Ce ne sont pas seulement les demandes des princes indigents qui remplissent les journaux anglais, ce sont aussi les réclamations des capitalistes de cette nation qui s'étaient réunis pour entrer dans les compagnies de chemins de fer, sollicitant des concessions en France durant la session dernière. Le chemin de Lyon, qui avait trouvé des souscripteurs dans la Grande-Bretagne, à l'aide de prospectus répandus à profusion, mettant en avant un conseil d'administration composé de pairs et de députés français, auxquels on n'avait pas même; demandé leur agrément; le chemin de Lyon, qui avait vu ses actions, placées par ce tour d'adresse, devenir, à la bourse de Londres, l'objet de spéculations considérables, et obtenir une prime très-élevée; le chemin de Lyon voit aujourd'hui ses ingénieux inventeurs retenir l'argent des actionnaires malgré eux, sans intérêts et sans garanties. Ceux-ci, finissant par trouver la plaisanterie un peu prolongée, confient leurs vives doléances aux feuilles de Londres. Nous ne croyons pas la triste spéculation dont ils sont victimes de nature à les encourager beaucoup à s'intéresser jamais de nouveau dans une grande entreprise en France, et nous le déplorons.--Du reste, on pense que le ministère est déterminé à demander l'autorisation de faire exécuter, aux frais de l'État, les chemins qui seront votés dans la session prochaine, soit qu'il les exploite lui-même, soit qu'il se détermine, après leur exécution, à en mettre les baux en adjudication.

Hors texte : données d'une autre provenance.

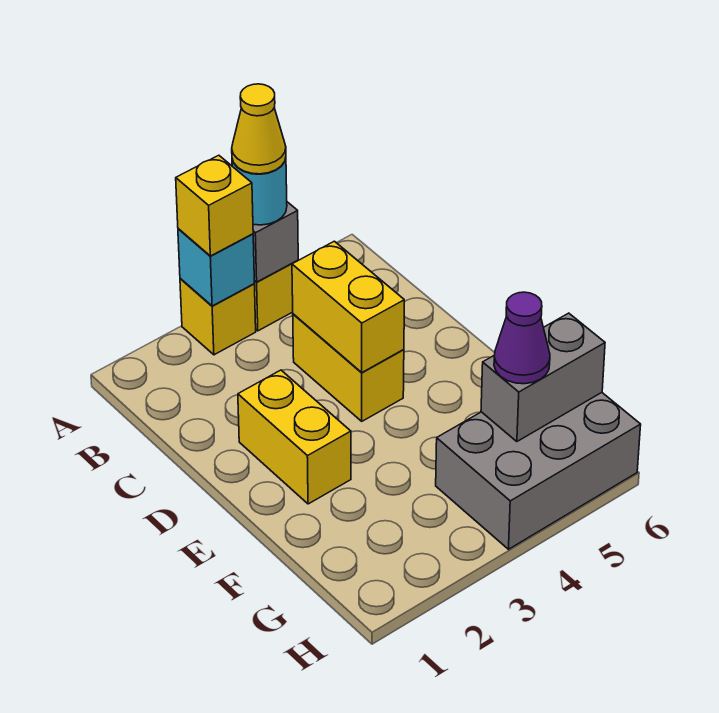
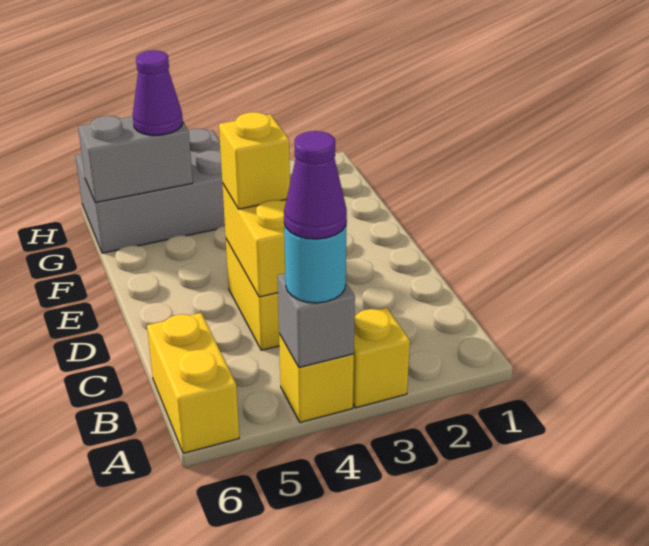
cyan brick A3 level 2 -> none
yellow brick A3 level 3 -> yellow brick D4 level 3
yellow cone A4 level 4 -> purple cone A4 level 4
yellow brick D2:E2 level 1 -> yellow brick A6:B6 level 1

Paris s'embellit chaque jour, il faut le reconnaître. Le conseil municipal, quels que soient les vices de son organisation, par cela seul qu'il est électif, a plus fait par ce résultat en quelques années que n'avaient fait plusieurs générations successives. Paris s'embellit; mais outre les projets qu'exécute l'administration de la ville de Paris, il y a aussi, et en bien plus grand nombre, les projets qu'on lui prête. Les journaux ont cette semaine rasé des quartiers entiers, ouvert des voies immenses et planté sur le parvis Notre-Dame une pyramide en granit pour servir de point de départ à toutes les bornes miliaires de nos routes. Tout cela est fort ingénieux et surcharge peu le budget, car il n'en a pas encore été le moins du monde question dans les délibérations et même dans les causeries du conseil municipal.--On songe toujours à restaurer Notre-Dame, qui en a grand besoin, mais dont on tremble de voir les travaux confiés à quelque architecte vandale. En attendant, des mutilations coupables y sont commises tous les jours. Tout récemment, au portail septentrional, quatre chapiteaux ont été ébréchés à coups de pierre ou de marteau; un petit animal fantastique a été enlevé très-nettement, à l'aide d'un ciseau, et volé par un amateur, qui aura voulu y joindre également la tête d'un ange. Le Comité historique des arts et monuments a déjà précédemment appelé, à l'occasion de délits de ce genre, toute l'attention de l'autorité sur les moyens d'en prévenir le retour. Combien faudra-t-il donc encore de mutilations pour que ces réclamations soient enfin écoutées?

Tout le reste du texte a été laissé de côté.